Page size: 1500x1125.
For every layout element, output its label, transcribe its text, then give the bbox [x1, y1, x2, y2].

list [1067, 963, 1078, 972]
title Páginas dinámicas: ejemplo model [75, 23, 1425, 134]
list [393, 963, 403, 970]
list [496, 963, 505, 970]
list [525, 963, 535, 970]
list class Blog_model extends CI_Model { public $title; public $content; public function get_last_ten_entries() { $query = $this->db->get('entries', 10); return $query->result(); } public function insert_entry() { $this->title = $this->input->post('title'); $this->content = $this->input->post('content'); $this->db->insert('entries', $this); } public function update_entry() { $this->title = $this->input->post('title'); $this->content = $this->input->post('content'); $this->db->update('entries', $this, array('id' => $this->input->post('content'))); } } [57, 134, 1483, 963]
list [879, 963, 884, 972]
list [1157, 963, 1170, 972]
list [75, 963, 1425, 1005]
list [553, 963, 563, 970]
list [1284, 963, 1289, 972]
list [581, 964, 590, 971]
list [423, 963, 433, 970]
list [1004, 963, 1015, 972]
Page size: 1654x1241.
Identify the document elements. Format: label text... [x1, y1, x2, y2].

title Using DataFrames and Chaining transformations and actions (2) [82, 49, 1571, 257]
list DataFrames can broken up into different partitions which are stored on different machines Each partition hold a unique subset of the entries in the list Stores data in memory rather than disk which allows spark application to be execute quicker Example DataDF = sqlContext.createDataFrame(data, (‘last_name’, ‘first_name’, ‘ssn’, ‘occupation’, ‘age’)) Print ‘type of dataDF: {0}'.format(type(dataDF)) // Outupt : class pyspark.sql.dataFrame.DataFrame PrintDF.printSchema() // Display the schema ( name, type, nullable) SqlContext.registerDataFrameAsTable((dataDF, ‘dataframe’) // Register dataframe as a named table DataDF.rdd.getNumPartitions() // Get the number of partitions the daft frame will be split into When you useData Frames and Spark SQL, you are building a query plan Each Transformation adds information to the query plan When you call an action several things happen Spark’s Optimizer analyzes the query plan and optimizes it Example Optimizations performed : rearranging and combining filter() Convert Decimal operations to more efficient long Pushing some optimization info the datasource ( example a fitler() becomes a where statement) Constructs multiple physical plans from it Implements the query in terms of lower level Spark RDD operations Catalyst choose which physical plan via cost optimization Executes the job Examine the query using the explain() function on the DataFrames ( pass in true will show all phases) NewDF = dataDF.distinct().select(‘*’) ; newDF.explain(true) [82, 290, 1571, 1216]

--- Written task ---
Write out all of the lines in the entries above word for word.

--- Expected output ---
Page size: 1500x1125.
For every layout element, output its label, transcribe its text, then give the bbox [x1, y1, x2, y2].

list [1067, 963, 1078, 972]
title Páginas dinámicas: ejemplo model [75, 23, 1425, 134]
list [393, 963, 403, 970]
list [496, 963, 505, 970]
list [525, 963, 535, 970]
list class Blog_model extends CI_Model { public $title; public $content; public function get_last_ten_entries() { $query = $this->db->get('entries', 10); return $query->result(); } public function insert_entry() { $this->title = $this->input->post('title'); $this->content = $this->input->post('content'); $this->db->insert('entries', $this); } public function update_entry() { $this->title = $this->input->post('title'); $this->content = $this->input->post('content'); $this->db->update('entries', $this, array('id' => $this->input->post('content'))); } } [57, 134, 1483, 963]
list [879, 963, 884, 972]
list [1157, 963, 1170, 972]
list [75, 963, 1425, 1005]
list [553, 963, 563, 970]
list [1284, 963, 1289, 972]
list [581, 964, 590, 971]
list [423, 963, 433, 970]
list [1004, 963, 1015, 972]
Page size: 1654x1241.
Identify the document elements. Format: label text... [x1, y1, x2, y2].

title Using DataFrames and Chaining transformations and actions (2) [82, 49, 1571, 257]
list DataFrames can broken up into different partitions which are stored on different machines Each partition hold a unique subset of the entries in the list Stores data in memory rather than disk which allows spark application to be execute quicker Example DataDF = sqlContext.createDataFrame(data, (‘last_name’, ‘first_name’, ‘ssn’, ‘occupation’, ‘age’)) Print ‘type of dataDF: {0}'.format(type(dataDF)) // Outupt : class pyspark.sql.dataFrame.DataFrame PrintDF.printSchema() // Display the schema ( name, type, nullable) SqlContext.registerDataFrameAsTable((dataDF, ‘dataframe’) // Register dataframe as a named table DataDF.rdd.getNumPartitions() // Get the number of partitions the daft frame will be split into When you useData Frames and Spark SQL, you are building a query plan Each Transformation adds information to the query plan When you call an action several things happen Spark’s Optimizer analyzes the query plan and optimizes it Example Optimizations performed : rearranging and combining filter() Convert Decimal operations to more efficient long Pushing some optimization info the datasource ( example a fitler() becomes a where statement) Constructs multiple physical plans from it Implements the query in terms of lower level Spark RDD operations Catalyst choose which physical plan via cost optimization Executes the job Examine the query using the explain() function on the DataFrames ( pass in true will show all phases) NewDF = dataDF.distinct().select(‘*’) ; newDF.explain(true) [82, 290, 1571, 1216]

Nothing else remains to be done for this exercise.